Only six Justices spoke during this morning’s oral argument in Utah v. Strieff. The six voices suggested that the Justices are deeply divided on the scope of the exclusionary rule, perhaps dividing four to four in Justice Antonin Scalia’s absence.
As I explained in my preview, the question in this case is whether the exclusionary rule applies when a police officer makes a unlawful stop of a suspect, that stop leads to a warrant check, and the officer learns of a warrant and makes a search incident to the arrest.
At the argument, the case for suppression could be boiled down to one word: Ferguson. Edward Strieff’s brief included statistics on the surprisingly high rates in which members of some communities have warrants out for their arrest from minor traffic offenses. In Ferguson, Missouri, a Justice Department report found that over seventy-five percent of the population had outstanding warrants.
Justice Sonia Sotomayor and Justice Elena Kagan repeatedly pressed Utah solicitor general Tyler Green about the incentives that would be created if the exclusionary rule doesn’t apply to illegal stops. The police focus their efforts on high-crime neighborhoods, Kagan noted. If many or most people in those neighborhoods have a warrant out for their arrest, don’t the police have an incentive to make illegal stops because the evidence likely will come in anyway? If the point of the exclusionary rule is to deter Fourth Amendment violations, isn’t the exclusionary rule needed to make sure officers don’t make illegal stops just to check for warrants?

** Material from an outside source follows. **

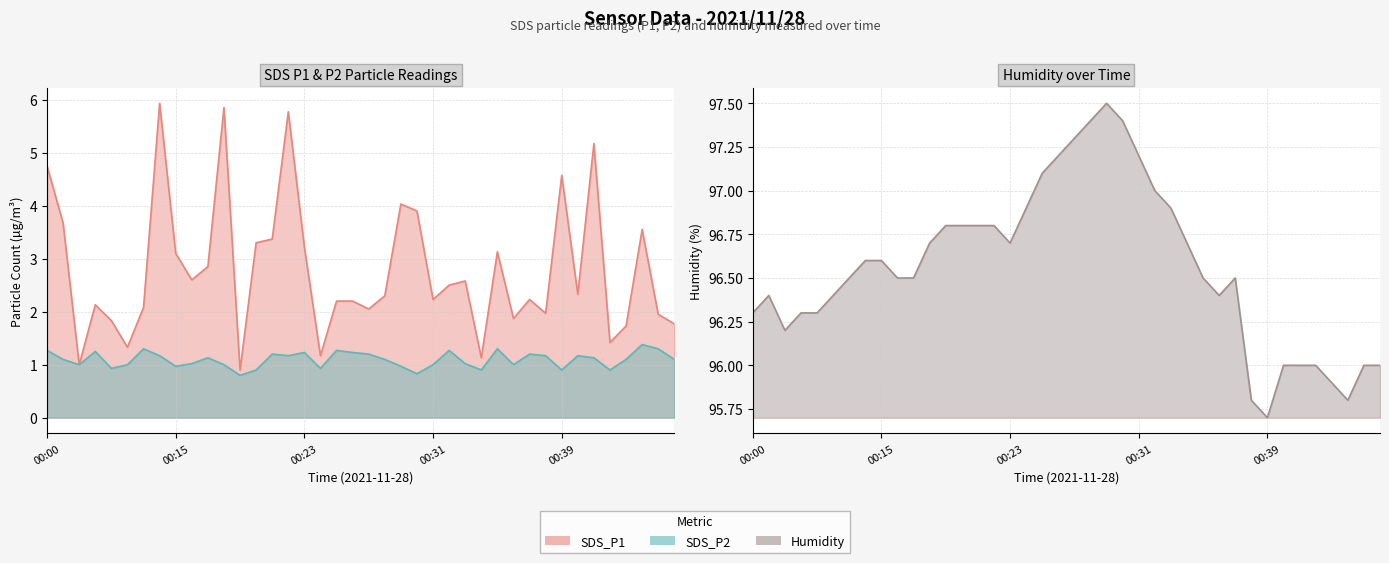

What is the approximate value of Humidity at 00:44?

95.9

The state’s response was that the Court should focus only on whether the initial stop was “flagrant.” This led to extensive discussion of how to know whether a stop was flagrant. Is that just an objective question? Does it depend on an officer’s subjective state of mind? Justice Anthony Kennedy suggested that perhaps the test should be whether the officer subjectively made the stop in order to do a warrant check. John Bash, arguing for the United States, picked up Kennedy’s suggestion and proposed that the test should be whether the officer had a purpose – either determined subjectively or deduced from the objective circumstances – “to exploit this attenuation exception precisely in order to search incident to arrest.”
The irony is that the record in Fourth Amendment law cases usually contains nothing about the officer’s intent because the Court itself has repeatedly and forcefully deemed an officer’s subjective intent irrelevant. By making intent irrelevant, the Court has ensured that the question doesn’t come up in motions to suppress. No one knows intent because the Court has stressed that no one should know. But what if the Justices themselves want to know the answer? The Justices were left to speculate in this case about what the officer was thinking. Did the officer ask for ID and run a warrant check because he was concerned about his safety? Did he do that because the point of the stop was to do a warrant check with the aim of searching incident to arrest?

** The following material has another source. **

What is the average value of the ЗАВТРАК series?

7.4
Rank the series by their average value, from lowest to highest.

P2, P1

The Court also seemed unsure of whether or how to use the statistics on how common arrest warrants are in different communities. If more people have arrest warrants, the thinking runs, the greater is an officer’s incentive to make an illegal stop if the exclusionary rule doesn’t apply. But few statistics are available, and even published statistics can’t tell you the likelihood of a person having an arrest warrant in a particular case. For example, a statistic might tell you the percentage of people with outstanding warrants in a particular city. But what about the specific neighborhood where the stop is made? What about that city block? What about the people coming out of a particular building that is the subject of an anonymous tip?

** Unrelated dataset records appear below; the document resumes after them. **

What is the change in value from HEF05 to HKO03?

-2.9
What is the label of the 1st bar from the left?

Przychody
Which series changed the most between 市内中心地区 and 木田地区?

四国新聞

It was hard to tell which side might prevail. Sotomayor and Kagan were clearly on the defense side, with Justice Ruth Bader Ginsburg probably there, too. Justice Samuel Alito and Chief Justice John Roberts seemed clearly on the government’s side, with Kennedy probably with them. Justice Clarence Thomas maintained his usual silence, and Justice Stephen Breyer also asked no questions. In the past, Thomas has generally been a vote against the exclusionary rule and Breyer has generally been a vote in its favor.
If those trends hold, we may end up with a four-to-four vote with no answer until a new Justice is appointed to fill the vacancy left by Scalia’s death.